New wives occupy the lowest rung in the family hierarchy, which means that when food is scarce young women do not eat, even if they are pregnant. Caste rules forbid them to sit on chairs or cots if higher-ranking people are present, which is pretty much all the time, so I interviewed them the way I always did: me sitting on a cot, them crouched at my feet, looking up at me from the ground.

When I asked about Geeta’s killing, the older daughter-in-law answered quietly, because her answer did not line up with the village consensus.

“It was wrong,” she said. “What happens now if my husband beats me?”

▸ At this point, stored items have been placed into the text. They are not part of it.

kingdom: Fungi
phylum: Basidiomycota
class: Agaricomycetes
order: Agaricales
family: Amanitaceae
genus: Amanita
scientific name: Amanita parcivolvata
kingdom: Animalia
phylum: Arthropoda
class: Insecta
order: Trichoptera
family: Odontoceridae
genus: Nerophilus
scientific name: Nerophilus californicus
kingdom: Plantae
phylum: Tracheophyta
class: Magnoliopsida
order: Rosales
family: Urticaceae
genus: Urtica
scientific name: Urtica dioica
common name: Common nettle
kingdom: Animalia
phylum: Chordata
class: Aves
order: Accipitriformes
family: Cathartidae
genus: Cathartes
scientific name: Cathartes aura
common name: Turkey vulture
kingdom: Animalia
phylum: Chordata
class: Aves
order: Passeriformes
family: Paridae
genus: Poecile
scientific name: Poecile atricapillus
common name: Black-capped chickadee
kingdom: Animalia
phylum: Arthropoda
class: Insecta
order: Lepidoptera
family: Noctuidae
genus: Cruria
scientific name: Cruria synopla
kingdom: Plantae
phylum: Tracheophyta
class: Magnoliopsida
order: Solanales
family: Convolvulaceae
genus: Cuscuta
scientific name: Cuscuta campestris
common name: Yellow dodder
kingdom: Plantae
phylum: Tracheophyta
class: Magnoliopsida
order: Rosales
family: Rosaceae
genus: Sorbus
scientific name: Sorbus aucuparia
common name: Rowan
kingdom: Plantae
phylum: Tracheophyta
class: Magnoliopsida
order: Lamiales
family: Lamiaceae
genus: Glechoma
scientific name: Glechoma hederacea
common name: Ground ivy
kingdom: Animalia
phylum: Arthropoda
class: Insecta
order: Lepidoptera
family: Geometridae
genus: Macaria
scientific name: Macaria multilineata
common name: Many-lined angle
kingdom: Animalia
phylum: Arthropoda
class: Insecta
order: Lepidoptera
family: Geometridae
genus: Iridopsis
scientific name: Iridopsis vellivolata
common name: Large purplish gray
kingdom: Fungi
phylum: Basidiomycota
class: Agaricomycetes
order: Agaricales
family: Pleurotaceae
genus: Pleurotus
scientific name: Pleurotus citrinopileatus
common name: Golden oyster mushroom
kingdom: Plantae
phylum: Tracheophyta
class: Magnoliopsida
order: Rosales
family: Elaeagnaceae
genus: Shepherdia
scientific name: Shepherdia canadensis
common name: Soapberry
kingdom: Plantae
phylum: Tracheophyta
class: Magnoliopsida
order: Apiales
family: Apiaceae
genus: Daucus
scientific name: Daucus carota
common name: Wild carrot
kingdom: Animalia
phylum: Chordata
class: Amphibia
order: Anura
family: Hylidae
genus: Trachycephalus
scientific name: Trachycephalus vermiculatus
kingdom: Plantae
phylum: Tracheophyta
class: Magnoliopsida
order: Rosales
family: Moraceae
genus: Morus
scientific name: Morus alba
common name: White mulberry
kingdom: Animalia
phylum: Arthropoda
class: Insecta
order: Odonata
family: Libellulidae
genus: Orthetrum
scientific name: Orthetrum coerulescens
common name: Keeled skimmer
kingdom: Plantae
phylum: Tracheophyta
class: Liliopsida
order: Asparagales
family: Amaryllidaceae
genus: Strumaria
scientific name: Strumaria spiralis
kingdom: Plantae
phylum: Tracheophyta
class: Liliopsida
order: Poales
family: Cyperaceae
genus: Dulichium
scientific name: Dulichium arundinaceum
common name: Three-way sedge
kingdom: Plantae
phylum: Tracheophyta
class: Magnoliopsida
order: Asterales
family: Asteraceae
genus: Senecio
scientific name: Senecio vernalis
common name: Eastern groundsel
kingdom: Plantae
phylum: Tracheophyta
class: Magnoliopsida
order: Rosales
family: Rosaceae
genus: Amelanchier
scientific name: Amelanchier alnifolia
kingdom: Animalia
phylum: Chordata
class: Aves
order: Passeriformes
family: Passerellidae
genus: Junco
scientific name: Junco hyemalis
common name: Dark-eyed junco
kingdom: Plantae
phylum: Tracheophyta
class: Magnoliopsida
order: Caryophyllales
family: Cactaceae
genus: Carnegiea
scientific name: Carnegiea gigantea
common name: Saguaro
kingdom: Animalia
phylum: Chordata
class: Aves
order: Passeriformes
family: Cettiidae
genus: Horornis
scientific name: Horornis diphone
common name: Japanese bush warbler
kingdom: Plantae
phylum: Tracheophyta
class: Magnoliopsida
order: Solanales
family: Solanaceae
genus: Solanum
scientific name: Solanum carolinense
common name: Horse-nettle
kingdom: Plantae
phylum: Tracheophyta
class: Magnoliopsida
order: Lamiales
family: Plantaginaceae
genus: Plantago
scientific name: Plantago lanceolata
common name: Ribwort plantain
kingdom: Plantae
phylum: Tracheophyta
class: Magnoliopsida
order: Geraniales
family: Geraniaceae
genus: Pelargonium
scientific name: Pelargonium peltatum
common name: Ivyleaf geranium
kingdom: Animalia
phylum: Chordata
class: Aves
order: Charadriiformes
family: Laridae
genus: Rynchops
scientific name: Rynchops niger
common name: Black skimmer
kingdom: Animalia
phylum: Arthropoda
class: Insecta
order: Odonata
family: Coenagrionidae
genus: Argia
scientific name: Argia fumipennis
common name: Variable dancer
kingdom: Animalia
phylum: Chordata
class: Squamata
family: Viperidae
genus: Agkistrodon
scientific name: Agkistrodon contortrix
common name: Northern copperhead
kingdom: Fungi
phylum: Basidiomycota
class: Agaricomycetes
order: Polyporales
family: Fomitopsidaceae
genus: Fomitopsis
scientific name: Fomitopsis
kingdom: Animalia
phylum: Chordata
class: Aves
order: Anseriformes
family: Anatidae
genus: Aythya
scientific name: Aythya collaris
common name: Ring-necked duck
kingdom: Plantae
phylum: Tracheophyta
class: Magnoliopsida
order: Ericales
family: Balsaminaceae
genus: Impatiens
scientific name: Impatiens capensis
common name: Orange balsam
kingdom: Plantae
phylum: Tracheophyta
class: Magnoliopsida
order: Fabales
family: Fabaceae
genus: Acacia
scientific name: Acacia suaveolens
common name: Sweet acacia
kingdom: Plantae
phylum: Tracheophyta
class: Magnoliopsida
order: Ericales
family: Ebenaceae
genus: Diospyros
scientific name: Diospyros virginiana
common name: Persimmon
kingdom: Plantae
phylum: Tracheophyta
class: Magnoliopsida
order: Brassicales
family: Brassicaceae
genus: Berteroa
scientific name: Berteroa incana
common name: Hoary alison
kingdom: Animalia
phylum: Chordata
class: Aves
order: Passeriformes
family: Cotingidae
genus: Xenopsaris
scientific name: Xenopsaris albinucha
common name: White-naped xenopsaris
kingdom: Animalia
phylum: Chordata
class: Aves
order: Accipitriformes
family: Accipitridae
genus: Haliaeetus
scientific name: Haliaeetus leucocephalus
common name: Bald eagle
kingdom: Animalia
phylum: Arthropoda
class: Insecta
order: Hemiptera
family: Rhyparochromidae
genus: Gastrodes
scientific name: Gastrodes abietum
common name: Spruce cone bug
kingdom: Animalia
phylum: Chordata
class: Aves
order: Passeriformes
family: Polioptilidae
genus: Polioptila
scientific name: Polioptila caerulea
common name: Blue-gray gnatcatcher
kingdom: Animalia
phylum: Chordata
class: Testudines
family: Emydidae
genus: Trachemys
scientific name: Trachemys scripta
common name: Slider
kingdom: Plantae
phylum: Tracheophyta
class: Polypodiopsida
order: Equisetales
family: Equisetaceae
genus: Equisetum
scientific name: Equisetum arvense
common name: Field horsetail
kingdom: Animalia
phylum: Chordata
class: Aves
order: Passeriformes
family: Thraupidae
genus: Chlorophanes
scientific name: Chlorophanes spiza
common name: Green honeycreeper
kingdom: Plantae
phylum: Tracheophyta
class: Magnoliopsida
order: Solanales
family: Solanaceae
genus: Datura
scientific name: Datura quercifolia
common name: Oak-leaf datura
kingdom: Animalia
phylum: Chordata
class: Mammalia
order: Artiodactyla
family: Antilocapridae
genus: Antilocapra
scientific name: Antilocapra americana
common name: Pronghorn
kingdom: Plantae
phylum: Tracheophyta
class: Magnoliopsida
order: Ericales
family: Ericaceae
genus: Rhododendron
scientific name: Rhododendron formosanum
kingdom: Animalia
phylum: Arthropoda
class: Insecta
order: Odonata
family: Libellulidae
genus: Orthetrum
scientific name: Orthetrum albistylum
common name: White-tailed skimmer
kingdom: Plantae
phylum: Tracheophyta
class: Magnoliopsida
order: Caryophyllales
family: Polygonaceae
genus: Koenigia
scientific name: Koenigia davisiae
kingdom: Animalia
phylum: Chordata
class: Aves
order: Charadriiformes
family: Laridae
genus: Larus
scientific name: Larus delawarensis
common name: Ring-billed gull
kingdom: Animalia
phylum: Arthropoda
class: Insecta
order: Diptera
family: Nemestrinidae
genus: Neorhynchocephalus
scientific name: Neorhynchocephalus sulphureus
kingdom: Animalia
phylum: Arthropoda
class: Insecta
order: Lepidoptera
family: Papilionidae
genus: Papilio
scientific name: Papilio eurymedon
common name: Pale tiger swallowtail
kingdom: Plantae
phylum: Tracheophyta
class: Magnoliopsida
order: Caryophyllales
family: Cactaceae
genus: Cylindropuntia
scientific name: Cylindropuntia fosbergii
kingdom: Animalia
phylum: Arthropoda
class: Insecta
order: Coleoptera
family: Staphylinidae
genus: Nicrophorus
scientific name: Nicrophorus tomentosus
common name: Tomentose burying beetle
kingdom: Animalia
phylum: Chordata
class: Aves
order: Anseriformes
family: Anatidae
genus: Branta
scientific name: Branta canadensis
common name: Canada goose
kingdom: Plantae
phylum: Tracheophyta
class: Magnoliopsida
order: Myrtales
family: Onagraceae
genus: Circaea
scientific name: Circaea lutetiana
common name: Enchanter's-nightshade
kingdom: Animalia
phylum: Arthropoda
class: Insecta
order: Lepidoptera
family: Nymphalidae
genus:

We found Mukesh on his terrace with his new wife, slicing okra. My heart was racing as we climbed the stairs, but it needn’t have: When we asked him whether he had killed his wife, he told us in detail how he had done it. The new wife said she believed Geeta had deserved to be killed and Mukesh should not worry himself about it.

The new wife was excited because she was cooking on a gas stove, the one Geeta had signed up for before her death. At first it frightened her, but Mukesh had helped her light it, she said, blushing. She was enjoying wearing Geeta’s jewelry and using her makeup.

She seemed grouchy about one thing, which was that her in-laws had told her she would have to answer to a new name after the wedding. Her name was now Geeta.